> _TRY IT_: A faithful, complete copy of the entries is the sole expected answer.
______________________________
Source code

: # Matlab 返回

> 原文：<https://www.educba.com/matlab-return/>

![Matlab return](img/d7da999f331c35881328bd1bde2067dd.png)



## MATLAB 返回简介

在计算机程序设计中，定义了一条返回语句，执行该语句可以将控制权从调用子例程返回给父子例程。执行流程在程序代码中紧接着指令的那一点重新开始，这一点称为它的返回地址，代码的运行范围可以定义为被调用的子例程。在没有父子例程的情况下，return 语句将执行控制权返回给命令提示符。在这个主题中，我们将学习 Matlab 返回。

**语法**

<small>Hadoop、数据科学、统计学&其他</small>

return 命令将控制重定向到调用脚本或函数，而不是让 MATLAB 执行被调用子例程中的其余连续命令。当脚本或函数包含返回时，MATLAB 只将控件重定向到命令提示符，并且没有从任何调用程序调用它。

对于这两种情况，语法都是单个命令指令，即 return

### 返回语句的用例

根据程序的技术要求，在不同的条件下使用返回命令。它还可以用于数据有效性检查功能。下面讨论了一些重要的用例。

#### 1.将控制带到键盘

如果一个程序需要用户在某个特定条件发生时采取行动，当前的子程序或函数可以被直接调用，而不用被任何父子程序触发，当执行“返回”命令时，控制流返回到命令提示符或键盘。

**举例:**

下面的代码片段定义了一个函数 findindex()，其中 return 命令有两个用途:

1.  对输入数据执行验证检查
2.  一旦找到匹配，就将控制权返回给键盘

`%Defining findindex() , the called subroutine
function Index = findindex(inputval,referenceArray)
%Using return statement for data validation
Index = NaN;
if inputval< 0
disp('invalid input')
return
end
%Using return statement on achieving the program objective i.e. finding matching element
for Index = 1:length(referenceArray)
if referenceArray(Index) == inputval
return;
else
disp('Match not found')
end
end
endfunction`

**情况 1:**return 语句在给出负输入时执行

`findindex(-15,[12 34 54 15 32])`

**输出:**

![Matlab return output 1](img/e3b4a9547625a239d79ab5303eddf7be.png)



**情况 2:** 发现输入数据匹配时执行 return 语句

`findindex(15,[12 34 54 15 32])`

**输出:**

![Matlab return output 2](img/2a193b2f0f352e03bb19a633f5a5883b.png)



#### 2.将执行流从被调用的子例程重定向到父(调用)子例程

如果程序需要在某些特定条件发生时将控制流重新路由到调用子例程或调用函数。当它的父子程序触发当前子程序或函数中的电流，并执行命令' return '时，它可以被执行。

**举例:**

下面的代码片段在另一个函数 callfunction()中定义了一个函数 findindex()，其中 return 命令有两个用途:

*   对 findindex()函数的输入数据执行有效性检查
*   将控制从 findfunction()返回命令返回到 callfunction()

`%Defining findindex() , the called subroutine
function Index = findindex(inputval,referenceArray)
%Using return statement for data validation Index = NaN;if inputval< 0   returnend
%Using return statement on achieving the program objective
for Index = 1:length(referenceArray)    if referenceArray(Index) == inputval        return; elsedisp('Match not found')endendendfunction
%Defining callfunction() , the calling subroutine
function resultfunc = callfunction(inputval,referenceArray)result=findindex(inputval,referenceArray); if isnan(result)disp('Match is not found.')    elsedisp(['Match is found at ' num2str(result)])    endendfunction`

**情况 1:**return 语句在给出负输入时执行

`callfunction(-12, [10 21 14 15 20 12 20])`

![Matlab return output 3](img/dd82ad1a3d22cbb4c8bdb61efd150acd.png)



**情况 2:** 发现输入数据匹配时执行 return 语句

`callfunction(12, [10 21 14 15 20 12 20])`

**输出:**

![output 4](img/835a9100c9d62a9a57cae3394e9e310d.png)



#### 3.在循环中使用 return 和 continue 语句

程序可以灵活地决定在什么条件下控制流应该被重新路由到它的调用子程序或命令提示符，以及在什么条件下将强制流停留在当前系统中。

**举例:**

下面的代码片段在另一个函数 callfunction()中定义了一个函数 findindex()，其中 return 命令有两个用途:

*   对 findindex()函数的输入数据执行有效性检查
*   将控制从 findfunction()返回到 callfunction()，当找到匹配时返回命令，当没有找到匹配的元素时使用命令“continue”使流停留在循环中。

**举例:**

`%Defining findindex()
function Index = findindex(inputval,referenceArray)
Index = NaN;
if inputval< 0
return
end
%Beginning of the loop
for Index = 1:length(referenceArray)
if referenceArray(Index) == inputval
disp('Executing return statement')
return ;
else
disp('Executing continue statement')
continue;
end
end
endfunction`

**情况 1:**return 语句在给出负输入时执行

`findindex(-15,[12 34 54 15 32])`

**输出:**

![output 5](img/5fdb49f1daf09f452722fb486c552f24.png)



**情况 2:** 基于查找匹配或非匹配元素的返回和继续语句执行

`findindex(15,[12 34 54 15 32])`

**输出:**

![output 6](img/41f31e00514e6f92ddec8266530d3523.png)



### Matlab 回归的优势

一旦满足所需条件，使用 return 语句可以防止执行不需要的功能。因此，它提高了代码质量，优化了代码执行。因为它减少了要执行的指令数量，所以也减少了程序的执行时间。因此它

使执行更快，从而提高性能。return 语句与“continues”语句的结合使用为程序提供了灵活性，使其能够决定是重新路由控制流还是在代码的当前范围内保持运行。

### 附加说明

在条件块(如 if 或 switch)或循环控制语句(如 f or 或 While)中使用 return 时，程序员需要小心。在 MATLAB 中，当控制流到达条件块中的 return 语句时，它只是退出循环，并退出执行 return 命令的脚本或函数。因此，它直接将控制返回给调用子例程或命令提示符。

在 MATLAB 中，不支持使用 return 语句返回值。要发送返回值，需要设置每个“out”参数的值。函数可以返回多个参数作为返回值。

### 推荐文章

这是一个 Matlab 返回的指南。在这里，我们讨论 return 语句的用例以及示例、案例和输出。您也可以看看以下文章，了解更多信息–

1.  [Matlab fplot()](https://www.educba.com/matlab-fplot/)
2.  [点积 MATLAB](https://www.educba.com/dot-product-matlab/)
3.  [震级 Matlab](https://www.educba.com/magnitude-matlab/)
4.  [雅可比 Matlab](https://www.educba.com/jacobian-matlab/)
______________________________
> _RESULT OF THIS TASK_:
Source code

: # Matlab 返回

> 原文：<https://www.educba.com/matlab-return/>

![Matlab return](img/d7da999f331c35881328bd1bde2067dd.png)



## MATLAB 返回简介

在计算机程序设计中，定义了一条返回语句，执行该语句可以将控制权从调用子例程返回给父子例程。执行流程在程序代码中紧接着指令的那一点重新开始，这一点称为它的返回地址，代码的运行范围可以定义为被调用的子例程。在没有父子例程的情况下，return 语句将执行控制权返回给命令提示符。在这个主题中，我们将学习 Matlab 返回。

**语法**

<small>Hadoop、数据科学、统计学&其他</small>

return 命令将控制重定向到调用脚本或函数，而不是让 MATLAB 执行被调用子例程中的其余连续命令。当脚本或函数包含返回时，MATLAB 只将控件重定向到命令提示符，并且没有从任何调用程序调用它。

对于这两种情况，语法都是单个命令指令，即 return

### 返回语句的用例

根据程序的技术要求，在不同的条件下使用返回命令。它还可以用于数据有效性检查功能。下面讨论了一些重要的用例。

#### 1.将控制带到键盘

如果一个程序需要用户在某个特定条件发生时采取行动，当前的子程序或函数可以被直接调用，而不用被任何父子程序触发，当执行“返回”命令时，控制流返回到命令提示符或键盘。

**举例:**

下面的代码片段定义了一个函数 findindex()，其中 return 命令有两个用途:

1.  对输入数据执行验证检查
2.  一旦找到匹配，就将控制权返回给键盘

`%Defining findindex() , the called subroutine
function Index = findindex(inputval,referenceArray)
%Using return statement for data validation
Index = NaN;
if inputval< 0
disp('invalid input')
return
end
%Using return statement on achieving the program objective i.e. finding matching element
for Index = 1:length(referenceArray)
if referenceArray(Index) == inputval
return;
else
disp('Match not found')
end
end
endfunction`

**情况 1:**return 语句在给出负输入时执行

`findindex(-15,[12 34 54 15 32])`

**输出:**

![Matlab return output 1](img/e3b4a9547625a239d79ab5303eddf7be.png)



**情况 2:** 发现输入数据匹配时执行 return 语句

`findindex(15,[12 34 54 15 32])`

**输出:**

![Matlab return output 2](img/2a193b2f0f352e03bb19a633f5a5883b.png)



#### 2.将执行流从被调用的子例程重定向到父(调用)子例程

如果程序需要在某些特定条件发生时将控制流重新路由到调用子例程或调用函数。当它的父子程序触发当前子程序或函数中的电流，并执行命令' return '时，它可以被执行。

**举例:**

下面的代码片段在另一个函数 callfunction()中定义了一个函数 findindex()，其中 return 命令有两个用途:

*   对 findindex()函数的输入数据执行有效性检查
*   将控制从 findfunction()返回命令返回到 callfunction()

`%Defining findindex() , the called subroutine
function Index = findindex(inputval,referenceArray)
%Using return statement for data validation Index = NaN;if inputval< 0   returnend
%Using return statement on achieving the program objective
for Index = 1:length(referenceArray)    if referenceArray(Index) == inputval        return; elsedisp('Match not found')endendendfunction
%Defining callfunction() , the calling subroutine
function resultfunc = callfunction(inputval,referenceArray)result=findindex(inputval,referenceArray); if isnan(result)disp('Match is not found.')    elsedisp(['Match is found at ' num2str(result)])    endendfunction`

**情况 1:**return 语句在给出负输入时执行

`callfunction(-12, [10 21 14 15 20 12 20])`

![Matlab return output 3](img/dd82ad1a3d22cbb4c8bdb61efd150acd.png)



**情况 2:** 发现输入数据匹配时执行 return 语句

`callfunction(12, [10 21 14 15 20 12 20])`

**输出:**

![output 4](img/835a9100c9d62a9a57cae3394e9e310d.png)



#### 3.在循环中使用 return 和 continue 语句

程序可以灵活地决定在什么条件下控制流应该被重新路由到它的调用子程序或命令提示符，以及在什么条件下将强制流停留在当前系统中。

**举例:**

下面的代码片段在另一个函数 callfunction()中定义了一个函数 findindex()，其中 return 命令有两个用途:

*   对 findindex()函数的输入数据执行有效性检查
*   将控制从 findfunction()返回到 callfunction()，当找到匹配时返回命令，当没有找到匹配的元素时使用命令“continue”使流停留在循环中。

**举例:**

`%Defining findindex()
function Index = findindex(inputval,referenceArray)
Index = NaN;
if inputval< 0
return
end
%Beginning of the loop
for Index = 1:length(referenceArray)
if referenceArray(Index) == inputval
disp('Executing return statement')
return ;
else
disp('Executing continue statement')
continue;
end
end
endfunction`

**情况 1:**return 语句在给出负输入时执行

`findindex(-15,[12 34 54 15 32])`

**输出:**

![output 5](img/5fdb49f1daf09f452722fb486c552f24.png)



**情况 2:** 基于查找匹配或非匹配元素的返回和继续语句执行

`findindex(15,[12 34 54 15 32])`

**输出:**

![output 6](img/41f31e00514e6f92ddec8266530d3523.png)



### Matlab 回归的优势

一旦满足所需条件，使用 return 语句可以防止执行不需要的功能。因此，它提高了代码质量，优化了代码执行。因为它减少了要执行的指令数量，所以也减少了程序的执行时间。因此它

使执行更快，从而提高性能。return 语句与“continues”语句的结合使用为程序提供了灵活性，使其能够决定是重新路由控制流还是在代码的当前范围内保持运行。

### 附加说明

在条件块(如 if 或 switch)或循环控制语句(如 f or 或 While)中使用 return 时，程序员需要小心。在 MATLAB 中，当控制流到达条件块中的 return 语句时，它只是退出循环，并退出执行 return 命令的脚本或函数。因此，它直接将控制返回给调用子例程或命令提示符。

在 MATLAB 中，不支持使用 return 语句返回值。要发送返回值，需要设置每个“out”参数的值。函数可以返回多个参数作为返回值。

### 推荐文章

这是一个 Matlab 返回的指南。在这里，我们讨论 return 语句的用例以及示例、案例和输出。您也可以看看以下文章，了解更多信息–

1.  [Matlab fplot()](https://www.educba.com/matlab-fplot/)
2.  [点积 MATLAB](https://www.educba.com/dot-product-matlab/)
3.  [震级 Matlab](https://www.educba.com/magnitude-matlab/)
4.  [雅可比 Matlab](https://www.educba.com/jacobian-matlab/)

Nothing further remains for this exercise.